Contract Law

The Schengen Agreement Explained

The Schengen Agreement Explained

The Schengen Agreement Explained

The Schengen Agreement is the treaty which created the Schengen Area in Europe. The Schengen Area is an area in Europe which includes the territory of 25 different nations. The Schengen Agreement specifically made the Schengen Area a region in which citizens could easily travel between member states. 

The Schengen Agreement thus eliminates the need for border controls for travel between the borders of the member states of the Schengen Area. The separate states still remain independent governmentally and functionally, but in terms of travel, the Schengen Agreement united the area effectively into a single entity wherein travel is easy, akin to how travel is easy between the different states of the United States of America.

The Schengen Agreement was originally signed in the town of Schengen in Luxembourg, which is how the Schengen Agreement received its name. The Schengen Agreement has been expanded from the original signatories of Belgium, Luxembourg, the Netherlands, West Germany, and France. 

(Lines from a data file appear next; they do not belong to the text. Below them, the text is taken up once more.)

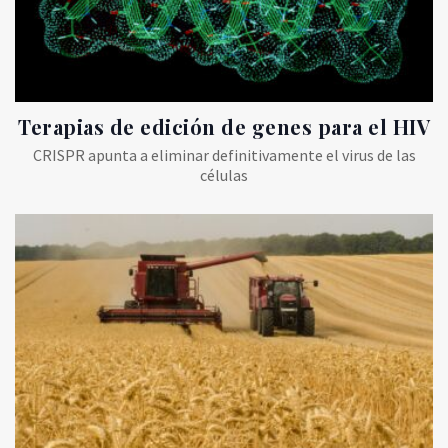
Terapias de edición de genes para el HIV
CRISPR apunta a eliminar definitivamente el virus de las
células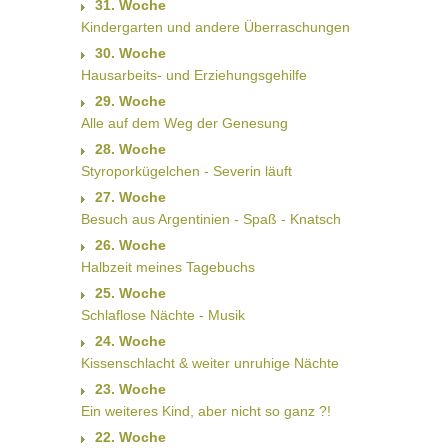
31. Woche
Kindergarten und andere Überraschungen
30. Woche
Hausarbeits- und Erziehungsgehilfe
29. Woche
Alle auf dem Weg der Genesung
28. Woche
Styroporkügelchen - Severin läuft
27. Woche
Besuch aus Argentinien - Spaß - Knatsch
26. Woche
Halbzeit meines Tagebuchs
25. Woche
Schlaflose Nächte - Musik
24. Woche
Kissenschlacht & weiter unruhige Nächte
23. Woche
Ein weiteres Kind, aber nicht so ganz ?!
22. Woche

Now, the Schengen Agreement includes every member state of the European Union except for the United Kingdom and Ireland. Norway and Iceland also signed onto the Schengen Agreement, even though they are not part of the European Union.

Because it is now adopted as part of the legislature of the European Union, the Schengen Agreement is now treated as legislation instead of an international treaty, which means that it is amended according to the internal legislation systems of the European Union. The Schengen Agreement thus is primarily significant for the European Union states.